We note but do not decide an argument raised by the tenants-intervenors. They contend that plaintiff overstated the base market rents by giving tenants leases that listed a high "base rent" with a substantial rent abatement. They contend that when plaintiff subsequently sought a rent increase, the increase was based on the base rent listed in the lease, rather than on the actual rent the tenant had been paying. This issue was not decided by the trial court, or by the Board, and we will not address it for the first time on appeal. The trial court remanded to the Board the issue of calculation of the rents. The tenants may raise that issue on remand. We intimate no view as to the merits of the argument.5

Affirmed.

FootNotes


1. This was the second litigation involving the same issue. In 2012 the Board purported to roll back the rents for eleven apartments in plaintiff's building, using calculations based on allowable rent levels from 1988. Plaintiff filed an order to show cause, to which the Board filed no opposition, and Judge Maureen Mantineo enjoined the rent roll-backs. No appeal was filed from her order. Several of the same tenants, joined by other tenants, filed rent appeals with the Board after Judge Mantineo reversed the Board's prior decision. The lawsuit arising from the Board's decision on those appeals was heard by a second judge.
2. The provision allowing for increases in rent upon substantial rehabilitation was later repealed. However, the parties do not dispute that it applies to this case.
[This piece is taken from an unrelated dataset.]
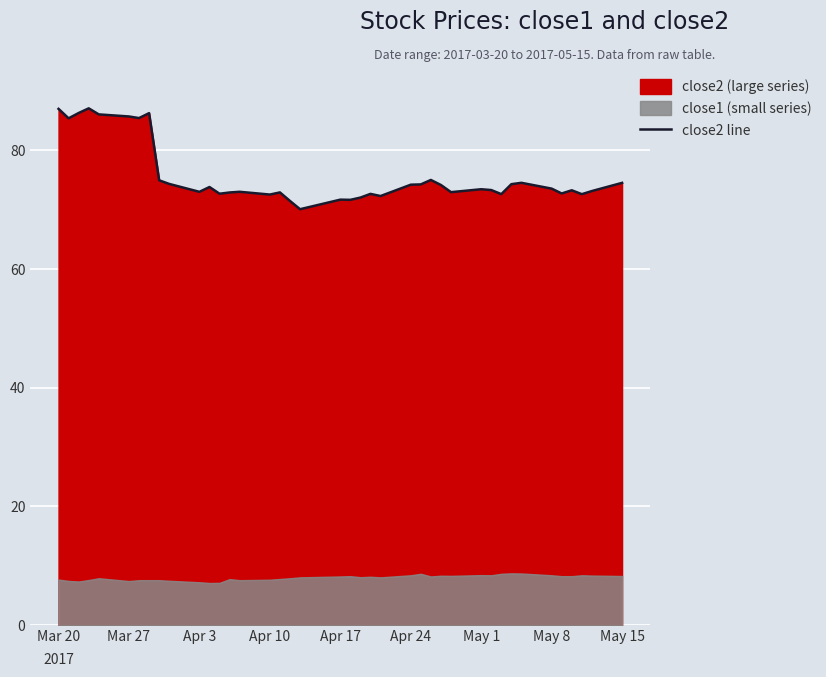

What is the highest value of the close2 line series?

87.1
3. The Board approved the initial proposal to rehabilitate the building, by resolution dated November 3, 1983.
4. Because the November 15, 1984 Board resolution resulted from an agreement between plaintiff and the tenants, and it was approved by the Town governing body, we need not determine whether it would otherwise have violated the terms of Ordinance 1550. The latter Ordinance, on its face, appears to authorize the landlord, not the Board, to set market rents for rehabilitated units and does not distinguish between vacant and occupied apartments.
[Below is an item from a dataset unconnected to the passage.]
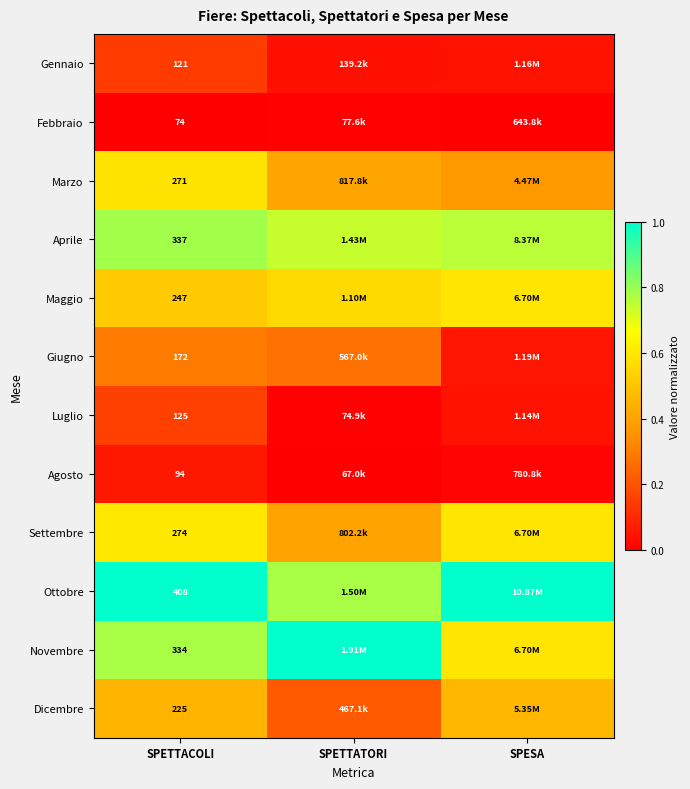

The value of Novembre at SPETTACOLI is 1.0. True or false?

False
5. We note that penalizing a landlord for failing to preserve documents from decades earlier, when no tenant had complained of excessive rents during those past decades, may present a laches issue. While we need not decide plaintiff's laches claim on this appeal, if it is relevant on the remand plaintiff may raise the issue before the Board. On the other hand, based on our reading of the transcript of the 2013 Board hearing, the tenants who testified were objecting to allegedly-excessive proposed rent increases based on the actual rent they were currently paying, not based on what the rent was decades earlier. The Board's decision did not address their contentions. If, on remand, the parties raise the issues we have just noted, the Board should address them.